Observation data: J2000.0 epoch
- Right ascension: 04^{h} 35^{m} 42.00^{s}
- Declination: +22° 53′ 60.0″
- Distance: 480 ly
- Constellation: Taurus
- Designations: DG 41, GN 04.32.8, Magakian 77, Bernes 83

= GN 04.32.8 =

Nebula in Taurus

GN 04.32.8 (DG 41) is a reflection nebula located in the Taurus molecular cloud, a prominent region of star formation approximately 480 light-years from Earth in the constellation of Taurus. The nebula is illuminated by a cluster of young, hot stars, including the central T Tauri star system, and features a prominent protoplanetary disk associated with an embedded protostar, making it a valuable site for studying early stages of planetary formation.

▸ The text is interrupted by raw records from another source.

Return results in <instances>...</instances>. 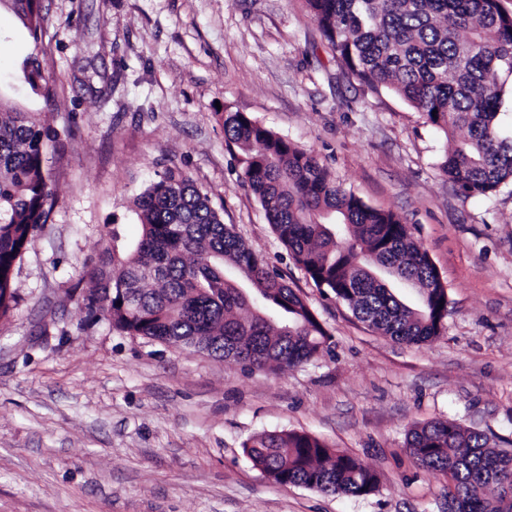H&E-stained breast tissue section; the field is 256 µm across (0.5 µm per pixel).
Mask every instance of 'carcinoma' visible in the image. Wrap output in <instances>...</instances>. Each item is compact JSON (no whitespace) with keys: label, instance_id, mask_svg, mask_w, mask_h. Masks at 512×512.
<instances>
[{"label":"carcinoma","instance_id":"cac0c4a2","mask_svg":"<svg viewBox=\"0 0 512 512\" xmlns=\"http://www.w3.org/2000/svg\"><path fill=\"white\" fill-rule=\"evenodd\" d=\"M42 39L34 0H0ZM347 71L371 88L393 90L445 135L440 164L466 196L491 197L512 183V135L501 130L512 81V13L497 0H304ZM33 93L54 97L41 61L26 60ZM226 140L245 153L242 180L295 263L353 315L385 336L425 344L441 333L448 293L427 253L391 211L336 185L309 152L242 112L224 115ZM55 131L36 112L0 109V318L15 292L13 272L54 206L45 174ZM142 235L112 232L88 315L168 345L232 359L249 369L302 366L328 334L297 291L271 273L177 169L158 175L135 202ZM415 291L411 304L395 290ZM244 311L242 318L238 313ZM413 464L448 477V512H512V452L481 431L435 420L411 429ZM250 462L283 486L363 497L376 470L306 433L271 432L243 444Z\"/></svg>","mask_w":512,"mask_h":512}]
</instances>
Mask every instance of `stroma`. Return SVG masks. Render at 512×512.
<instances>
[{"label":"stroma","mask_w":512,"mask_h":512,"mask_svg":"<svg viewBox=\"0 0 512 512\" xmlns=\"http://www.w3.org/2000/svg\"><path fill=\"white\" fill-rule=\"evenodd\" d=\"M34 43L0 6V100L45 113L55 205L13 273L0 320V512H448L445 476L418 469L407 431L451 420L512 447V184L467 196L439 163L443 133L401 96L349 76L303 0H41ZM46 62L56 94L23 63ZM311 152L336 183L396 213L437 268L448 316L399 343L318 288L243 183L225 111ZM188 175L225 223L304 298L331 336L280 372L90 319L89 270L142 231L135 198ZM319 438L373 467L374 494L269 480L244 456L268 432ZM24 77L33 93L41 95L46 101L54 97L53 87L49 84L46 73L42 74V64L38 57L26 60Z\"/></svg>","instance_id":"obj_1"}]
</instances>
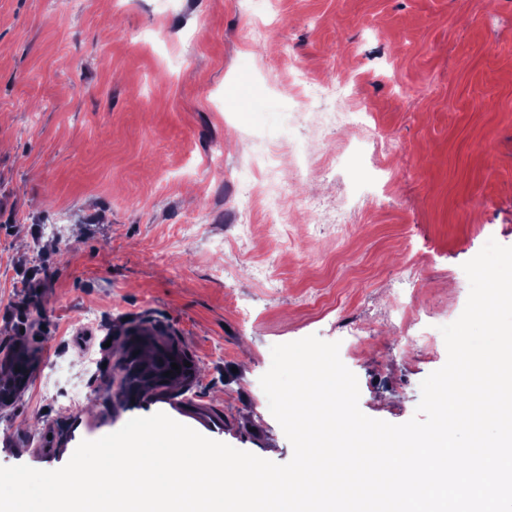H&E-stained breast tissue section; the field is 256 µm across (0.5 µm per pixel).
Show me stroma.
I'll list each match as a JSON object with an SVG mask.
<instances>
[{
	"label": "stroma",
	"mask_w": 512,
	"mask_h": 512,
	"mask_svg": "<svg viewBox=\"0 0 512 512\" xmlns=\"http://www.w3.org/2000/svg\"><path fill=\"white\" fill-rule=\"evenodd\" d=\"M258 16L273 28L256 43ZM298 67L346 82L391 153L370 159L296 115ZM291 142L344 165L305 182L318 209L290 208L253 252L274 255L275 287L224 276L214 245L233 230L246 153L258 184L268 146ZM373 182L384 206L354 213ZM341 213L352 220L339 229ZM491 238L512 247V0H0V359L20 350L31 364L0 408V466L61 468L81 441L158 412L287 463L259 379L272 346L335 341L323 315L336 307L339 326L368 330L350 367L361 411L406 422L446 362L439 328L466 306L462 266ZM408 261L410 310L435 314L427 346L393 313ZM135 325L196 363L187 391L118 396ZM48 376L86 400L46 397Z\"/></svg>",
	"instance_id": "stroma-1"
}]
</instances>
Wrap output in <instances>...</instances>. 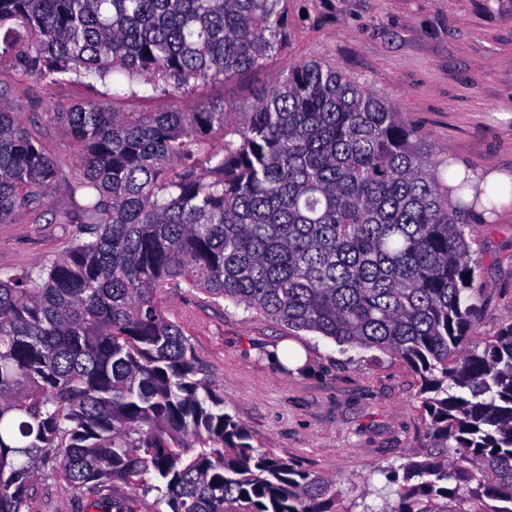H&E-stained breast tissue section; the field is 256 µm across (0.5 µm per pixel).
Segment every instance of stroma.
Listing matches in <instances>:
<instances>
[{
  "label": "stroma",
  "mask_w": 512,
  "mask_h": 512,
  "mask_svg": "<svg viewBox=\"0 0 512 512\" xmlns=\"http://www.w3.org/2000/svg\"><path fill=\"white\" fill-rule=\"evenodd\" d=\"M287 35L266 67L209 84V99L239 107L289 63L322 59L383 93L419 127L442 167L464 163L512 178V0H283ZM92 80L16 84L0 62V111L20 113L51 154L72 163L77 152L55 113L98 97ZM38 212L20 210L0 224V269L44 265L69 245L74 203L51 190ZM480 291L478 336L512 322V204L489 224L469 227ZM161 306L192 344L224 409L254 446L274 449L335 477L339 512H378L386 473L421 461L436 448L421 410L420 381L397 358L375 362L358 349L294 331L224 300L184 287L166 289ZM306 361H277L286 344ZM80 492L38 482L28 512H75Z\"/></svg>",
  "instance_id": "35a3bbf8"
}]
</instances>
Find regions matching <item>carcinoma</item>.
Here are the masks:
<instances>
[{
	"mask_svg": "<svg viewBox=\"0 0 512 512\" xmlns=\"http://www.w3.org/2000/svg\"><path fill=\"white\" fill-rule=\"evenodd\" d=\"M282 0H0L17 83L118 73L163 112L108 99L55 113L66 167L0 112V224L58 186L81 226L37 270L0 273V512L42 478L165 512H339L336 479L258 448L165 316L173 285L404 361L428 434L456 455L389 476L380 512H512V323L475 340L468 219L422 136L336 64H289L245 108L211 81L263 68ZM470 277H465V274ZM171 97L161 93H153L150 89L146 94L139 92L135 97L122 101L120 108L126 112H160L168 108Z\"/></svg>",
	"mask_w": 512,
	"mask_h": 512,
	"instance_id": "carcinoma-1",
	"label": "carcinoma"
}]
</instances>
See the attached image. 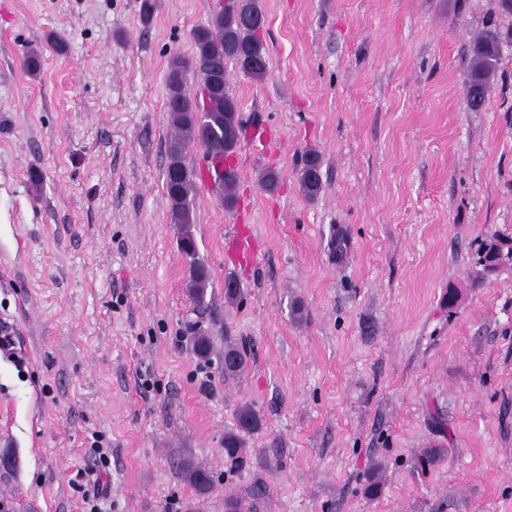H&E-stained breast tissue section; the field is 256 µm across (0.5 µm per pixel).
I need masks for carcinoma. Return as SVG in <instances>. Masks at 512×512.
Wrapping results in <instances>:
<instances>
[{"label":"carcinoma","mask_w":512,"mask_h":512,"mask_svg":"<svg viewBox=\"0 0 512 512\" xmlns=\"http://www.w3.org/2000/svg\"><path fill=\"white\" fill-rule=\"evenodd\" d=\"M266 22L260 0H224L208 22L191 32L194 53L191 59L172 58L166 75L168 89L167 112L172 134L166 144L164 171L167 207L170 221L175 224L181 252L189 259L187 290L193 302L192 311L201 314L208 308L207 289L211 278L209 267L198 256L195 238L194 199L195 171L186 163L192 146L203 149L222 191L224 208L236 204L237 170L224 166L238 147L243 133L239 106L230 92L226 67L232 63L239 71L261 80L269 68L268 52L260 36ZM502 39L498 33L487 31L473 38L466 50L468 78L464 97L472 109H479L491 87L500 58ZM193 73L199 91H191L188 73ZM321 156L314 150L303 157L300 187L310 197L322 188ZM477 264L485 276L500 268L512 266V237L492 234L481 240ZM247 362L244 348L235 343L224 346V374H240ZM261 425L256 410L244 404L236 412V429L224 434V453L232 461L243 462L241 449L244 435ZM182 476L197 493H208L212 484L210 472L191 461L182 464Z\"/></svg>","instance_id":"carcinoma-1"}]
</instances>
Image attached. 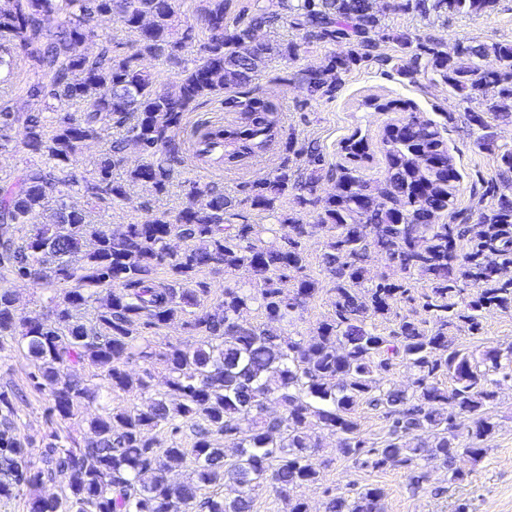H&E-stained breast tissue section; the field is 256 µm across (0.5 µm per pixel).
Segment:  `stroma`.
Returning a JSON list of instances; mask_svg holds the SVG:
<instances>
[{
  "label": "stroma",
  "mask_w": 512,
  "mask_h": 512,
  "mask_svg": "<svg viewBox=\"0 0 512 512\" xmlns=\"http://www.w3.org/2000/svg\"><path fill=\"white\" fill-rule=\"evenodd\" d=\"M385 22L391 34L390 41L379 48L380 60H370L354 67L344 84L332 97L308 99L293 75L301 68L319 66L325 55L333 50L347 51V44L333 46L327 43H304L301 31L280 22L261 30L262 39L277 44L294 42L300 46V58L291 62L273 58L259 65L254 73L253 90L274 98L285 132L294 134L297 145L308 142L319 144L329 165L340 163L341 141L353 132H361L370 143H377L382 126L390 120L387 112L375 111L370 100L396 102L408 110L422 113L440 127L449 152L461 174L456 206L474 212L490 206L495 197L491 190L497 178L494 157L479 150L464 123L463 108L453 107L446 85L420 74L405 77L402 66L412 56L411 44L421 38H433L452 43L472 39L485 41L512 40V0H496L491 10L479 14L444 13L423 17L401 9L387 11ZM285 155L278 148L255 158L244 167L235 169L212 168L201 173L194 157H186L167 193L158 195L150 188L131 187L125 202L95 207L94 220L112 227L145 219L162 212L175 213L184 200L185 180H204L221 187L226 196L239 201L240 210L253 224L263 223L261 212L243 203L241 185L263 178ZM321 293L293 318L280 322L281 330L294 335H311L317 323L332 312L328 275L320 274ZM459 344L474 347H507L512 345V313L494 311L482 321L479 336L459 333ZM32 362L15 353L0 357V391L20 390L25 396L17 404L16 433L24 441L31 456H39L42 442L52 432L72 433L77 439L88 436L86 419L66 423L50 419L46 395L37 392L30 378ZM498 430L487 441L488 452L479 463L461 458L457 467L467 472L465 482L449 484L445 468L432 462L427 466L428 478L421 487H413L404 470L361 468L340 457L336 440H322L320 454L327 465L321 481L300 489V496L308 503L310 512H323L327 499L345 494L366 485L383 489V512H454L464 503L469 512H512V386L503 387L498 394Z\"/></svg>",
  "instance_id": "stroma-1"
}]
</instances>
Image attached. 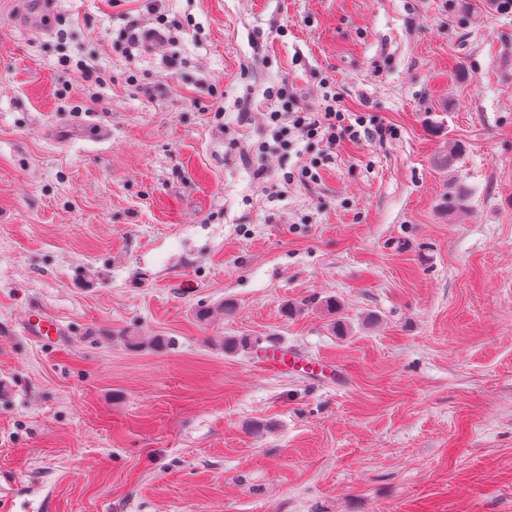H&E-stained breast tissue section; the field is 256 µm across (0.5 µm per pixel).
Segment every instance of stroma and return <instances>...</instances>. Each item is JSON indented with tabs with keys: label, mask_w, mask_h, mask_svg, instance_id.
Listing matches in <instances>:
<instances>
[{
	"label": "stroma",
	"mask_w": 512,
	"mask_h": 512,
	"mask_svg": "<svg viewBox=\"0 0 512 512\" xmlns=\"http://www.w3.org/2000/svg\"><path fill=\"white\" fill-rule=\"evenodd\" d=\"M50 2L36 33L0 0V512H512V12ZM132 15L181 28L145 50ZM284 83L396 134L273 194L242 152ZM446 195L443 201V209L448 216H453L468 208L469 195L465 186L460 182H452L450 184V190ZM24 329L31 336H41L42 339L48 336H58L60 332L56 319L33 306L28 309ZM261 364L273 372H280L289 367L293 370L299 368L309 377L322 376L324 371L332 373L334 370V366L330 362L297 356L278 345H271L263 351Z\"/></svg>",
	"instance_id": "1"
}]
</instances>
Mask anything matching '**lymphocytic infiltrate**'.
<instances>
[{
	"instance_id": "f902f5d3",
	"label": "lymphocytic infiltrate",
	"mask_w": 512,
	"mask_h": 512,
	"mask_svg": "<svg viewBox=\"0 0 512 512\" xmlns=\"http://www.w3.org/2000/svg\"><path fill=\"white\" fill-rule=\"evenodd\" d=\"M268 97L272 107L265 112L263 122L271 139L262 142L255 150V177L273 188L296 182L304 185L316 182L318 169L330 162L333 149L342 141L355 143L365 138L383 139L396 133L395 128L384 126L369 113L344 111L337 94L328 91L322 93L317 105L311 107L301 106L285 85L269 90ZM297 135L324 142L325 147L297 171L271 176L264 162L265 155L273 147L282 150L291 147Z\"/></svg>"
}]
</instances>
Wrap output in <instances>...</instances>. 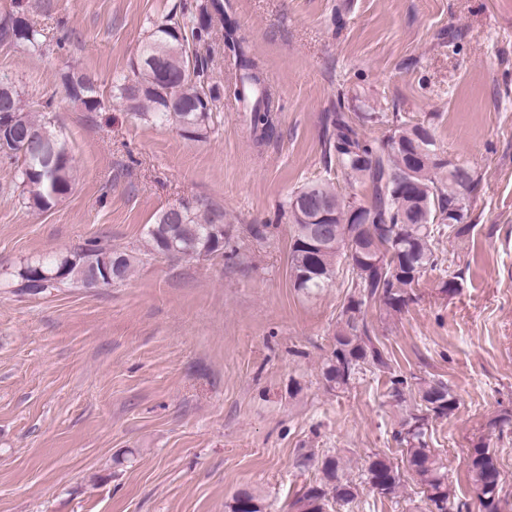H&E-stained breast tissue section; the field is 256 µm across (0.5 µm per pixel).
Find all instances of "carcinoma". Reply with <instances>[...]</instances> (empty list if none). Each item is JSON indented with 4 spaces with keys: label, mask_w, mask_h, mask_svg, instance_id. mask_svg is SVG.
I'll return each instance as SVG.
<instances>
[{
    "label": "carcinoma",
    "mask_w": 512,
    "mask_h": 512,
    "mask_svg": "<svg viewBox=\"0 0 512 512\" xmlns=\"http://www.w3.org/2000/svg\"><path fill=\"white\" fill-rule=\"evenodd\" d=\"M15 26H0V41L16 42L38 52L42 50L43 29L26 18L23 0H12ZM214 13L180 4V17L170 16L153 25L140 47L136 79L116 85L117 99L127 108L159 123L173 121L181 129L192 128V136L203 137L212 113L218 110L220 95L205 89V62L190 50L189 40L200 42L214 24L224 29V54L233 62L236 76L232 96L242 111L250 113L255 136L263 141L273 132L271 112L275 104L260 67L235 37L234 23L221 3ZM67 95L93 111L99 105L94 81L85 75H66ZM378 112H362L351 117L343 112L331 116L333 134L327 140L326 154L334 158L336 169L351 182L368 186L371 198L363 201L361 218L386 232L375 263H368L353 251L350 236L355 225L347 223L357 195H341L328 180H315L288 199V221L294 226L290 258L294 287L305 294H316L329 287L336 277L340 260L348 261L353 293L343 304L330 355L322 377L332 390H344L366 370L383 373L397 400H404L408 381L392 367L374 327L367 321L365 308L381 302L400 312L408 304V289L422 273L438 265L433 241L441 224L452 220L448 233L468 230V194L478 184L473 170L460 159L448 165V158L437 151L434 138L424 139L412 123L394 115L393 131L381 138L367 137L358 125L376 123ZM34 133L41 142L39 154L30 152L25 142L12 138L15 129ZM0 161L14 166L19 197L28 207L45 211L66 196L72 187L74 161L44 115L24 109L20 93L10 84L0 83ZM307 197L322 201L332 214L327 225L326 245L312 252L304 247L310 223L299 214L295 199ZM152 250L161 254L200 256L224 249V214L199 213L184 205L175 213L168 209L149 226ZM123 266L124 278L133 271V256L96 243L75 252L49 255L22 267L15 288L21 294L37 295L51 290L82 286L91 270L102 271L114 260ZM419 406L426 414L411 412L396 440L402 447L403 461L424 489L428 512H462L465 504L456 500L448 484L441 458L426 447L424 437L428 415L443 418L454 414L459 401L441 381L417 383ZM466 467L472 486L483 492V512H499L501 474L494 454L484 445L470 449ZM338 457L321 460L322 478L304 487L293 507L296 512H327L331 504L348 505L357 501L360 485L340 474ZM362 483L383 499L399 496L401 476L391 459L374 453L366 460ZM229 512H263L259 494L249 488L236 492Z\"/></svg>",
    "instance_id": "cac0c4a2"
}]
</instances>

At its core lies a triple star system comprising the variable star HP Tauri and the gravitationally bound companions HP Tau G2, and HP Tau G3.

==Observation==
GN 04.32.8 has been observed as part of broader surveys of the Taurus molecular cloud since the mid-20th century, but gained prominence through high-resolution imaging by the NASA's Hubble Space Telescope. A detailed image captured by Hubble's Wide Field Camera 3 was released as the Hubble Picture of the Week on 30 June 2025, highlighting the nebula's intricate dust lanes and stellar content.